Tuesday, 19 July 2016
One of the more extraordinary aspects of old Muslim cities is the way they living co-exist with the dead. Cemeteries are a feature of all old towns from Istanbul to Rabat to Cairo. It isn't always obvious because old Jewish cemeteries are sometimes hidden behind walls as they are at Tangier and Marrakech (and they are in Britain) but Christian and Jewish graves are still there. Frank Brangwyn's view of Istanbul from one of the cemetries at Uskudar across the Bosphorus is one of his most affecting prints. It comes from Yoshijiro Urushibara's Ten woodcuts published in 1924 and less than ten years after the defeat inflicted on the allied armies by Ottoman forces on the Gallipoli peninsula early in 1916 after a year of fighting. (The man with the moustache and the field glasses in the photograph below is Mustafa Kemal, later first president of the Turkish Republic, showing the battlefield to a delegation of writers).
Brangwyn wasn't against the war. One of the eighty propaganda posters he produced so enraged Kaiser Wilhelm, Brangwyn may well have been in danger if Germany and their Ottoman allies had won. What Urushibara's attitude was, I do not know, but he was a nigh-on perfect collaborator with the British artist. Brangwyn could be hackneyed, trite and unsubtle but Urushibara's printing methods often added nuances that were beyond Brangwyn and no more so than here with his sympathetic use of green.

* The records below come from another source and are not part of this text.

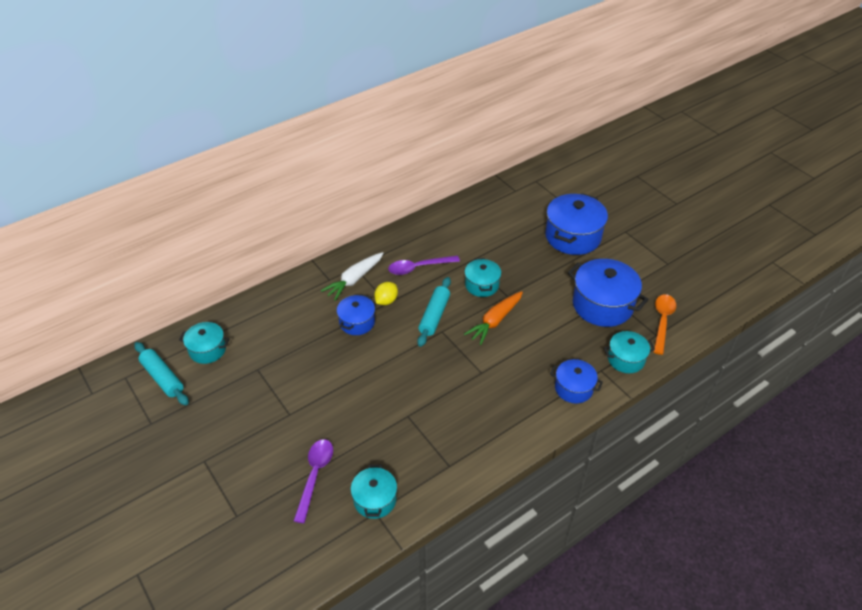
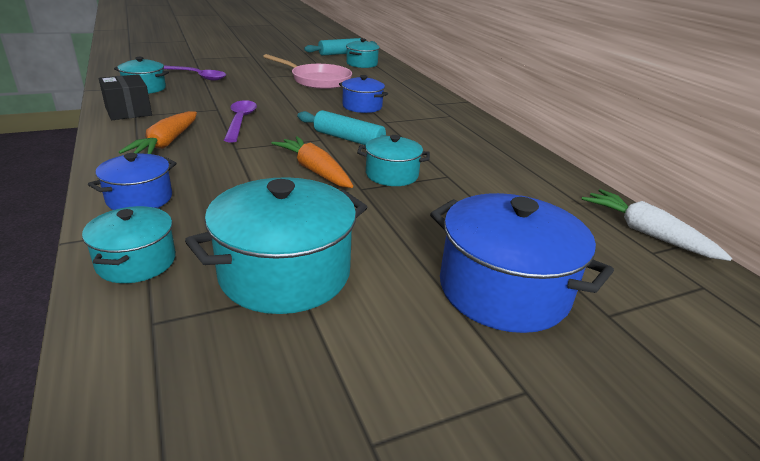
camera: 100 degrees right, 15 degrees down
(289, 371) = (317, 80): none -> pink pan
(354, 280) = (429, 113): white carrot -> white carrot (646, 233)
(386, 301) = (388, 121): yellow lemon -> none
(418, 267) = (441, 144): purple spoon -> purple spoon (240, 121)
(443, 475) = (128, 111): none -> black box
(493, 415) = (166, 143): none -> orange carrot
(602, 305) = (285, 273): blue pot -> turquoise pot
(662, 321) = (178, 347): orange spoon -> none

Oskar Laske must have been in Istanbul around about 1910 or before because Der wunderbare Fischzug was made between 1911 and 1914. It may not look like Istanbul or anywhere near there but, although the subject comes from the New testament, the etching shows the kind of tower used by Turkish fishermen along the shore of the Golden Horn and the Bosphorous. This print turned up in excellent condition on British ebay some years ago and the only person who wanted it was me. I can tell you the image above doesn't do Laske's work any justice. I include one of his watercolours of the city.
What I like about Emma Bormann's view of Istanbul (below) is the way it avoids the common western depiction of the oriental city as a warren of narrow streets teaming with people. It often is, but that isn't the point! And so far as I'm concerned, the Orient begins at Budapest. And in case you don't believe me, keep in mind the way someone once described Naples: 'The only oriental city without a European quarter'.